With respect to categorization, the damage is equally troubling. Rare were the claims that this is an ‘EU challenge.’ Rather, the common refrain focused on specific member states, notably Greece but also Germany as the bully/dispenser of tough medicine. These narratives activated categorizations focused on individual nation states. In so doing, they set up the Other as fellow states in the EU project, a deeply damaging dynamic. There is where Walt’s point about nationalism comes in. By establishing the relevant identity category as individual nation-states, European leaders empowered (and were pushed by) nationalism.
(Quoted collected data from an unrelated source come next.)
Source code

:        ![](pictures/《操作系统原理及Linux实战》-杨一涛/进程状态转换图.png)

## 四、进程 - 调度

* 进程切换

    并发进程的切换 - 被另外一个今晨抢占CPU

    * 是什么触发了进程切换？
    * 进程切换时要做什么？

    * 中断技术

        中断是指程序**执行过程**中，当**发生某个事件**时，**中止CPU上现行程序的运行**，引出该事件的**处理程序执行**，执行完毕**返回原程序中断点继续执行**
This kind Self/Other categorization has pernicious and long-lasting effects, all of which undermine the fragile social fabric of the EU.
A final, somewhat unrelated point, is about the nature of value in this whole mess. My wife, Janelle Knox-Hayes has written on the nature of value in environmental finance. Relevant to my discussion here is the distinction between exchange and use value. Specifically, there has been tremendous focus on the exchange value aspect of the Greek crisis, which sets up a polarizing Self/Other relationship (creditor/debtor) that feeds into the dynamics identified above. What would have been more useful from a social identity standpoint is to mix non-polarizing conceptions of value into the conversation. Rather than issue increasingly large amounts of debt, EU members could instead focus on developing use value investments that could be cooperative rather than polarizing. In the Greek case, developing Greek solar power infrastructure and tying it into a EU-wide electrical system (with Greeks repaying the investment over time) would produce beneficial gains for all involved and have substantial positive medium term impacts on some pressing geopolitical problems confronting Europe (i.e. dependence on Russian energy resources).
*One does wonder how Walt can claim both the absence and presence of threat as a basis for European decline.